Friday, May 18, 2012


And so begins a 10 day vacation to the Manitoulin island in Ontario, Canada.
It's the largest freshwater island in the world, but that's not why we went there. We're going there because "everyone else was going" least one side of the family.

We left Pensacola on the 17th and we flew to Toronto...via Miami. If you know your geography, that's really flying in the wrong direction. But we arrived at Toronto (YYZ...any fans of the band Rush out there?) without incident. It was after we got to the car rental place that things started to go south quickly. Which come to think of it, relative to Canada, going south would be heading to the US, but I digress.

We arrived at the Avis car rental desk only to realize that we had left the car seat on the conveyor belt inside the secure area of the airport. So, my pregnant wife walked back to get it while I sorted out the car situation, juggling our two large bags and trying to keep an eye on our currently car-seatless toddler. We had pre-paid for a car that would seat the four adults and two car seats which we knew we'd be travelling around the island with. I'm not sure if the car they reserved for us had that capability. Why? Well, that's when the fun began.

I walked up to the car that was supposed to have the keys in it, only to find the car locked. Are the keys inside? I don't know...but I do know that I don't have them. They were supposed to be inside, but it was one of those key-less systems that just needed the key fob in the proximity of the car to activate the ignition. And, perhaps more importantly, lock/unlock the car when you walk away from the vehicle. Which is what I'm guessing the previous renter or Avis attendant did.

So I waited for 30-45 minutes for a locksmith to come out and he jimmied the door open, only to set off the alarm. And in case you were wondering, toddlers really don't like to be standing next to the alarm when it goes off. So I've got a blaring car alarm echoing throughout the parking garage in one ear and a screaming toddler in the other. And then, for whatever reason, the *locksmith* turns to me and asks me if I have the keys to turn off the alarm. Of course not...that's why you are here. Just then, my wife returned with the car seat only to find all hell unfolding in the garage.

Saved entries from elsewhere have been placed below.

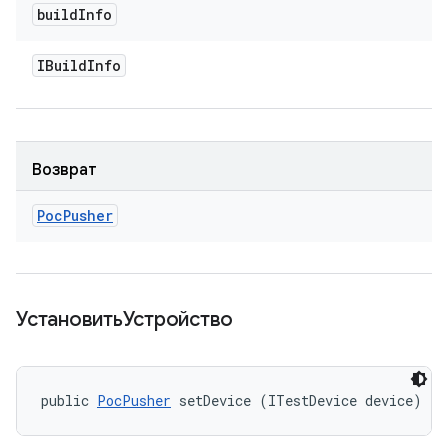
build
Info
IBuild
Info
Возврат
Poc
Pusher
УстановитьУстройство
public 
PocPusher
 setDevice (ITestDevice device)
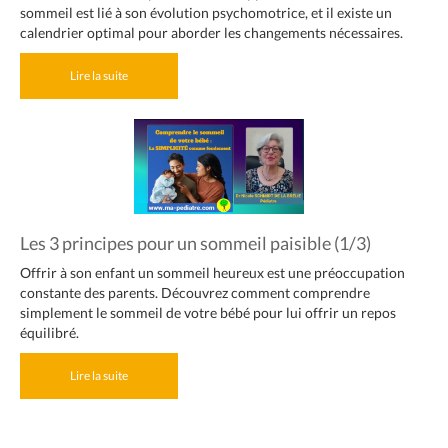
sommeil est lié à son évolution psychomotrice, et il existe un
calendrier optimal pour aborder les changements nécessaires.
Lire la suite
Les 3 principes pour un sommeil paisible (1/3)
Offrir à son enfant un sommeil heureux est une préoccupation
constante des parents. Découvrez comment comprendre
simplement le sommeil de votre bébé pour lui offrir un repos
équilibré.
Lire la suite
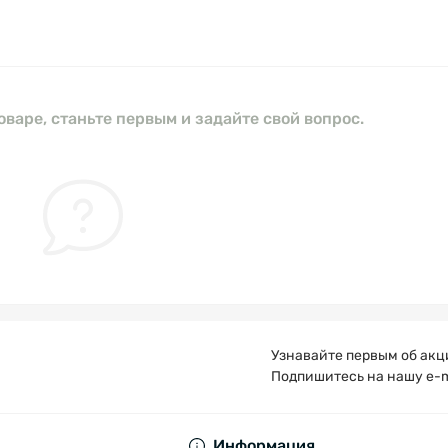
оваре, станьте первым и задайте свой вопрос.
Узнавайте первым об акц
Подпишитесь на нашу e-m
Публичная оферта
Информация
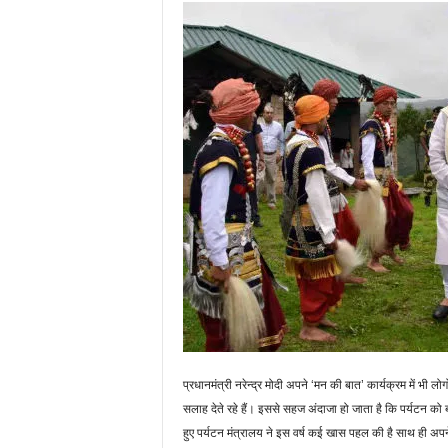
प्रधानमंत्री नरेन्द्र मोदी अपने ‘मन की बात’ कार्यक्रम में भी ल
सलाह देते रहे हैं। इससे सहज अंदाजा हो जाता है कि पर्यटन को 
हुए पर्यटन मंत्रालय ने इस वर्ष कई खास पहल की है साथ ही अपने खा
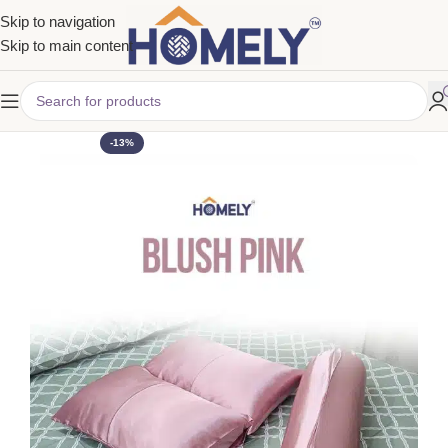
Skip to navigation
Skip to main content
-13%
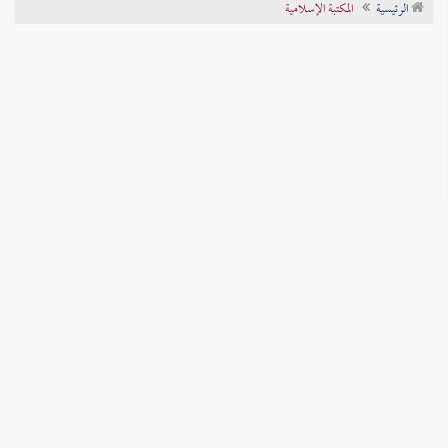
الرئيسية
المكتبة الإسلامية
تراجم الأعلام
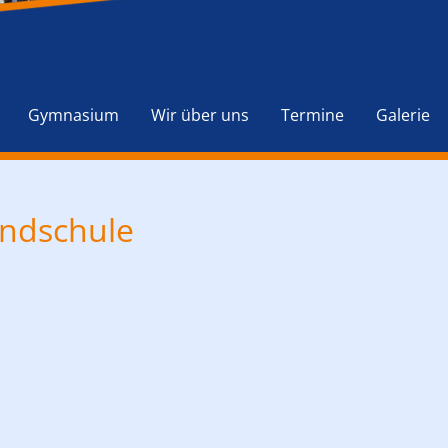
Navigation
überspringen
Gymnasium
Wir über uns
Termine
Galerie
undschule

So, I left the now three or four Avis workers to figure out how to get into the car to turn off the alarm while I went back to the service desk to get another vehicle. I did hear the alarm stop, followed by a sarcastic "Thank you!" coming from somewhere in the garage...only to have the alarm spitefully start up again. That little bit of humor bolstered my spirits enough to accept that the Victoria Day long weekend in Canada had drained all reasonably sized vehicles from the Avis inventory. The replacement vehicle we got was a beastly Chevy Suburban which we had to wait at least another 45 minutes for them to drive in from another location. This Canyonero-esque monster gets maybe 15 liters/100km (15.6 mpg) if  you drive very efficiently. Unfortunately, our plans called for us to driving for hours up to North Bay and then down to the Manitoulin and then back to Toronto. The gas bill's going to be the largest one I've ever seen. Great way to start the vacation, eh?